Cheers all, and thanks again.
Marcus,
I assume the other book of the same name is the one by Joe Abercrombie. I agree – it’s very good. Now I have to read yours.
I’m in the same boat with the name confusion, but it’s cool–I have two more books on my “must read” list, that just happen to have the same name. And it’s a very cool name, I might add.
Thanks, Marcus, for the post!
I liked the sample on your website enough to add your books to my wish list. I also dug your “read this suckas” list, you managed to make a few sales for some other authors. Love me some book pimpage.
Marcus,
We meet at last.
I’m very glad you enjoyed the REAL Blade Itself. I must send you an ARC of my latest effort, in which an unloved orphan discovers he is actually a powerful wizard responsible for saving the world.
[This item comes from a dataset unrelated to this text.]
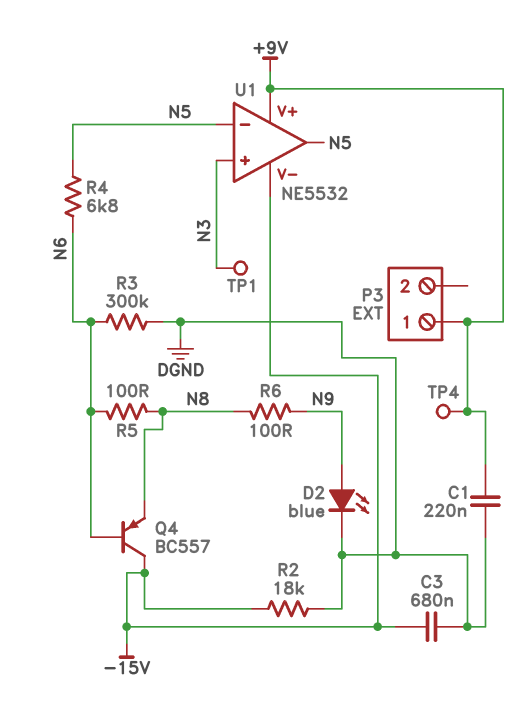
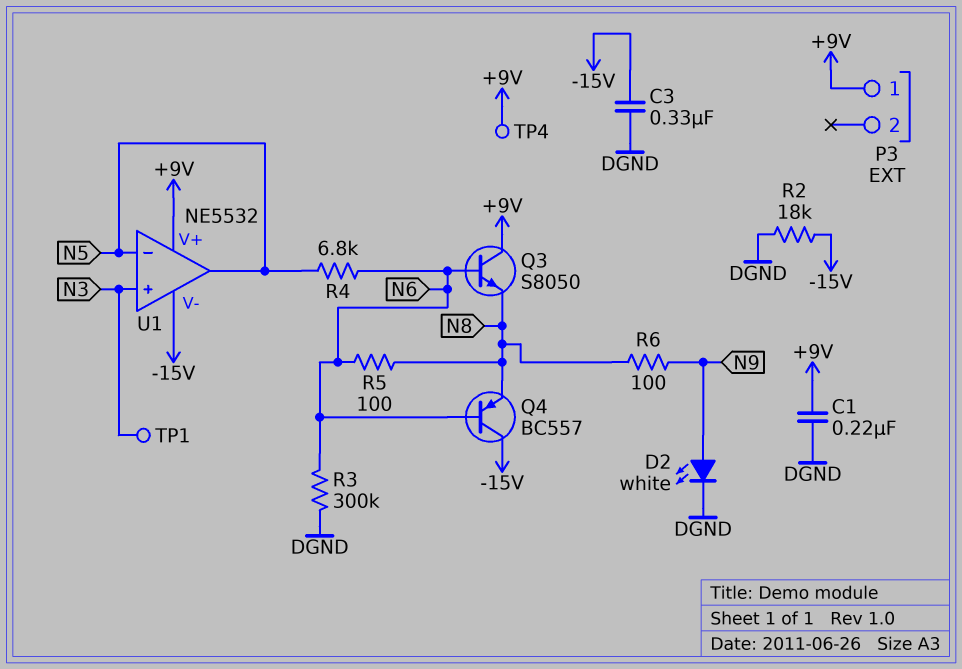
C3: 680nF (-15V, DGND) -> 330nF (-15V, DGND)
D2: LED blue (A N9, K DGND) -> LED white (A N9, K DGND)
Q3: none -> NPN S8050 (B N6, C +9V, E N8)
It is called: “At the Edge of the City.”
Sometimes I don’t know where the ideas come from…
Best of luck with the new book, man.
Joe, you actually just made me spit water on my keyboard. And thus our rivalry deepens… ;)
Thanks for the good wishes, brother. Nice to “meet” at last.
And Clay, thanks! Hope you enjoy.
I just wanted to pass along that Marcus Sakey gave an awesome interview on our site on Monday. He was really funny, easy to listen to, and very insightful about quite a lot of unexpected things. Sort of Yoda or Zen insightful. Great interview, archived on blogtalkradio’s Coffee with an Author and on the home page for Ijustfinished.com.